Not to quibble, johnasdf, because I generally agree with your point, but Junot Díaz is Dominican.
posted by Kattullus at 5:17 AM on October 12, 2010


> Pamuck

That's Pamuk. And like exceptinsects said, The Last Samurai is neither escapist nor fantasy. While I understand your point, I'm not sure an AskMe thread in which people are being enthusiastic about their favorite novels is the place to chastise them for not being sufficiently inclusive.
posted by languagehat at 6:24 AM on October 12, 2010 [7 favorites]

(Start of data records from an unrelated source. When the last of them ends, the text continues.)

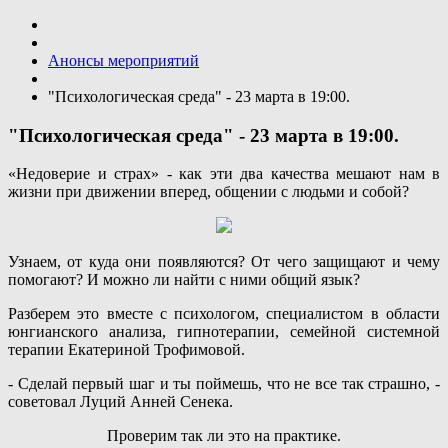
Анонсы мероприятий
"Психологическая среда" - 23 марта в 19:00.
"Психологическая среда" - 23 марта в 19:00.
«Недоверие и страх» - как эти два качества мешают нам в
жизни при движении вперед, общении с людьми и собой?
Узнаем, от куда они появляются? От чего защищают и чему
помогают? И можно ли найти с ними общий язык?
Разберем это вместе с психологом, специалистом в области
юнгианского анализа, гипнотерапии, семейной системной
терапии Екатериной Трофимовой.
- Сделай первый шаг и ты поймешь, что не все так страшно, -
советовал Луций Анней Сенека.
Проверим так ли это на практике.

Yet another vote for The Last Samurai, which is up there in the top 10 or so books of all time for me. I probably reread it more often than any other book, there's so much brilliance in there. It is escapist, in a sense, but it's also about how to move away from escapism and into living your life.
posted by Eshkol at 6:38 AM on October 12, 2010


The Corrections + 1
Anything by Dave Eggers
Brief Wonderous Life if you're tired of reading about white people.
posted by Michael Pemulis at 11:22 AM on October 12, 2010


Oh, and Infinite Jest was published in 1996, so, not in the decade. Pre-cell phone ubiquity.
posted by Michael Pemulis at 11:23 AM on October 12, 2010


+5 (?) for '2666'. It's astounding.
posted by rigby99 at 9:35 PM on October 13, 2010


Forty comments--and all but three of the writers mentioned are men (and all three books by women are are escapist, if brilliant, cult classic fantasy novels (fantasy novels in a very broad sense)). And--I only looked at the list quickly--but it seems that none of the books by Americans are by writers of color? John asdf

I was going to rag on you about unnecessarily dragging us into the canon wars and making me relive grad school, but then I clicked on your favorites list and it was like a mind meld occured. So never mind.
posted by mecran01 at 11:04 AM on October 14, 2010 [1 favorite]


Gilead +1
posted by morganannie at 12:05 PM on October 17, 2010


I'm going to have to vote against The Corrections (overrated), Gilead (charming but dull). and most especially A Heartbreaking Work of Staggering Genius (Eggars is like the desperate teachers pet of the literati—he just tries so hard to be cleverly self-conscious and self-consciously clever).

Wish I had something to recommend, but while I've read some good books from this decade, none of them have wowed me.

Seriously, though, read Infinite Jest.
posted by dephlogisticated at 9:39 PM on October 17, 2010


2nd American Gods by Neil Gaiman, for an enjoyable novel you'd read again.
I do not anticipate picking up 2666 again anytime soon!
posted by natasha_k at 9:39 AM on October 18, 2010


Hah! It's the very reverse for me, natasha_k :)
posted by Kattullus at 8:44 PM on October 19, 2010


Loved Gilead; Home was a bit tougher read. I think in Gilead it was the narrative voice of the minister that carried it along, and the 3rd person found it missing something. Both are meditative reads, and perhaps not for everyone, but I think Robinson carried off something rather difficult; treating religion without excess piety but on the other hand with respect. But I would recommend both books.